### EXERCISE DATA
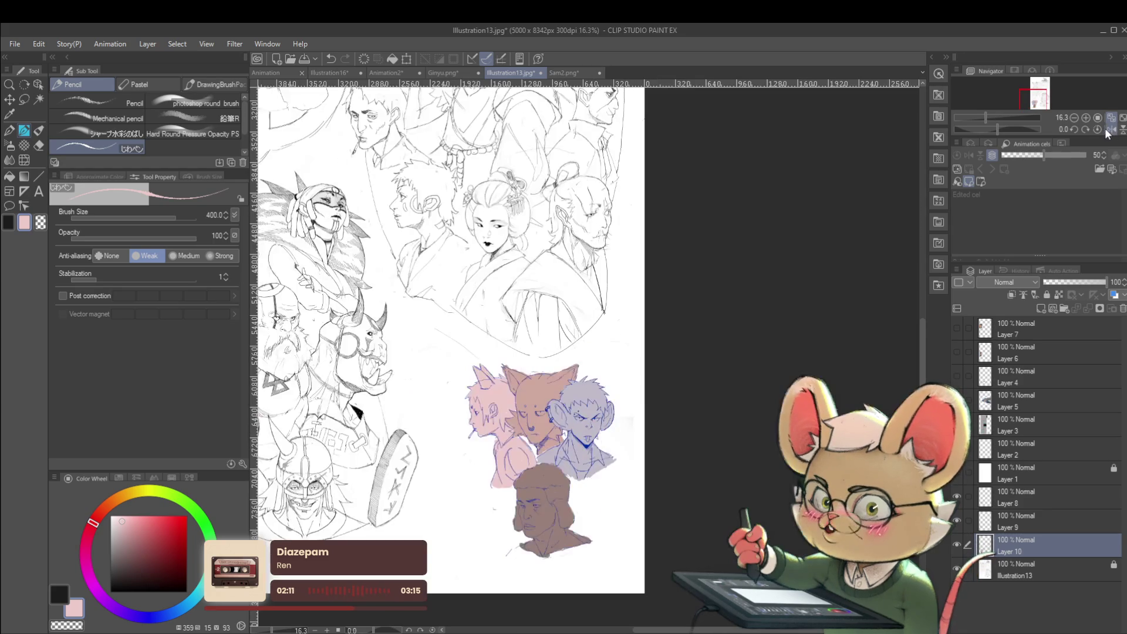
left_click(1039, 521)
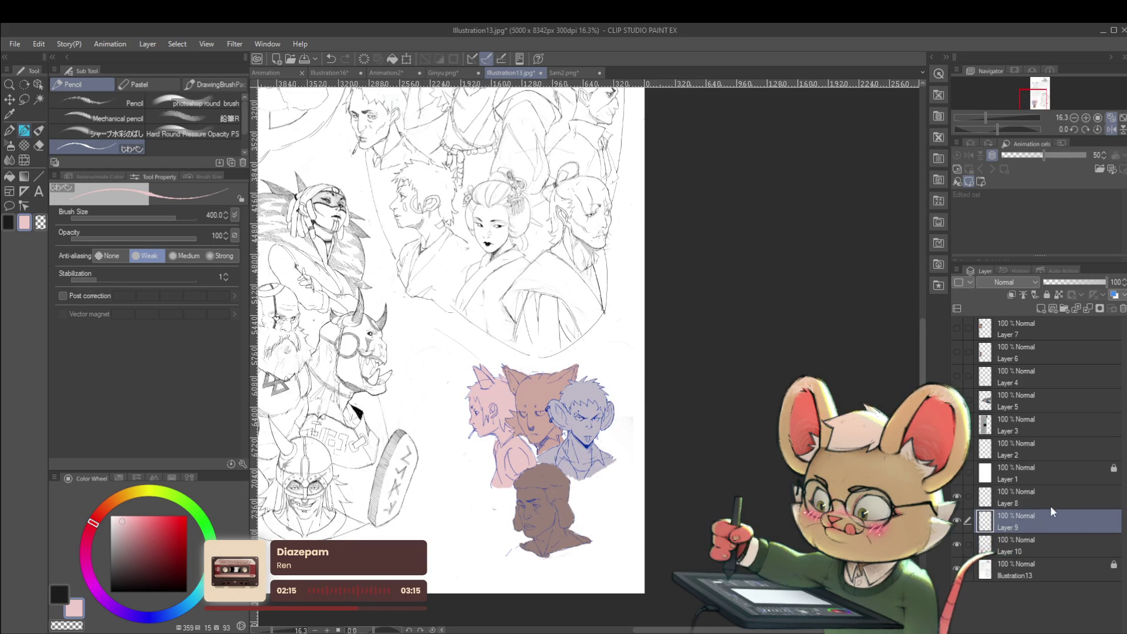
key("ctrl+shift+e")
key("ctrl+z")
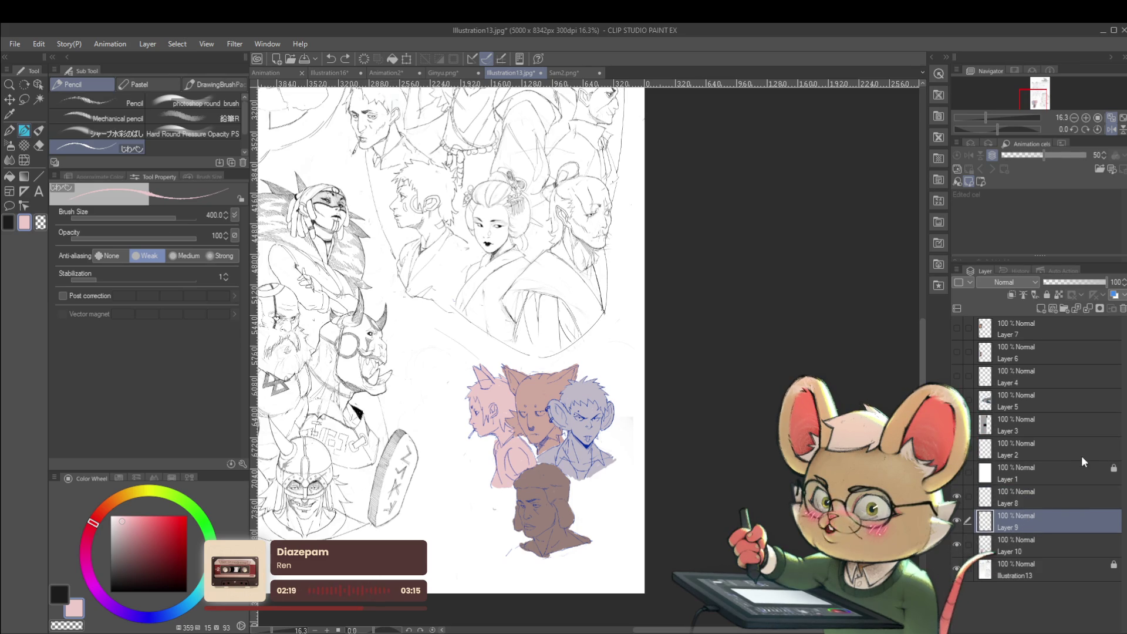
key("ctrl+e")
key("ctrl+z")
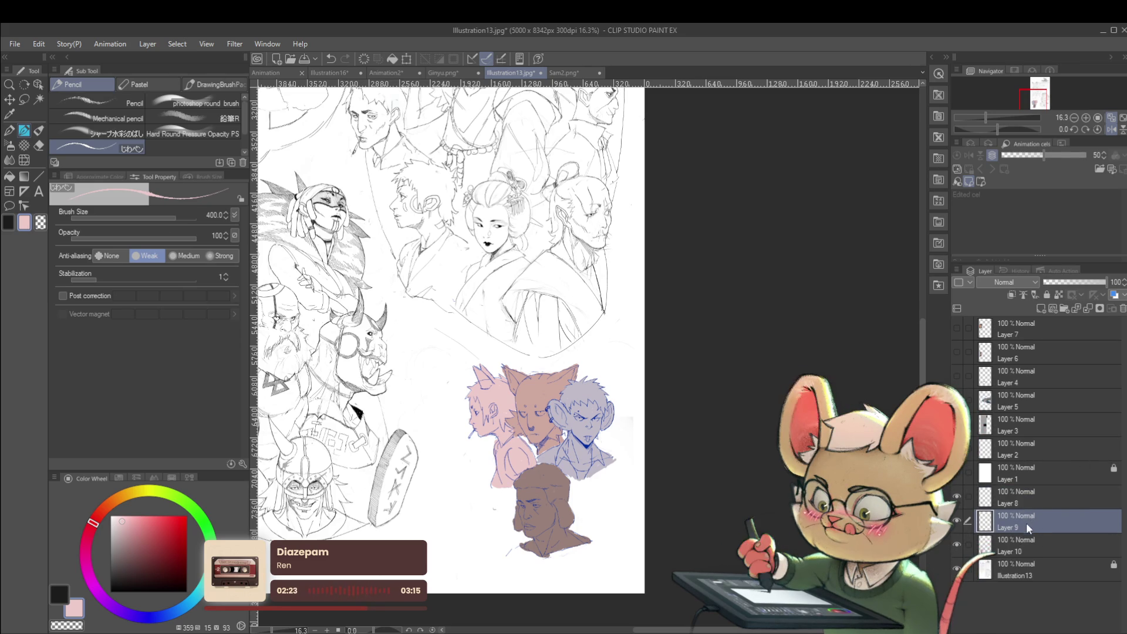
left_click(958, 497)
left_click(958, 497)
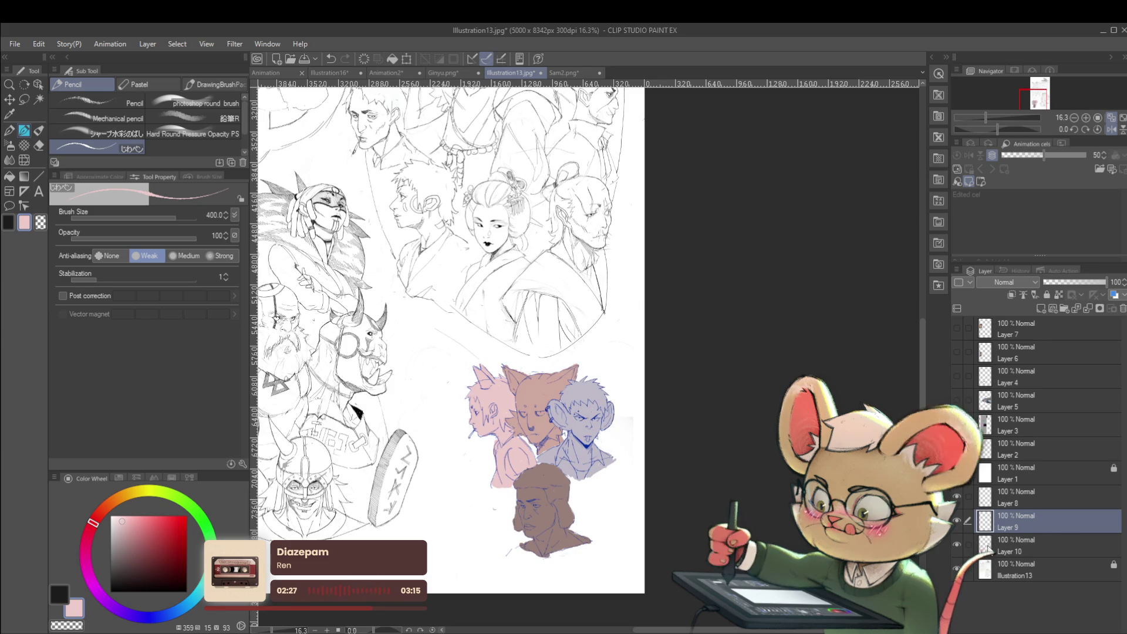
scroll(539, 439, "up", 3)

### PROBLEM DETAILS
Note every line of the entries in which "ctrl" appears, and copy it down.

### REPLY
key("ctrl+shift+e")
key("ctrl+z")
key("ctrl+e")
key("ctrl+z")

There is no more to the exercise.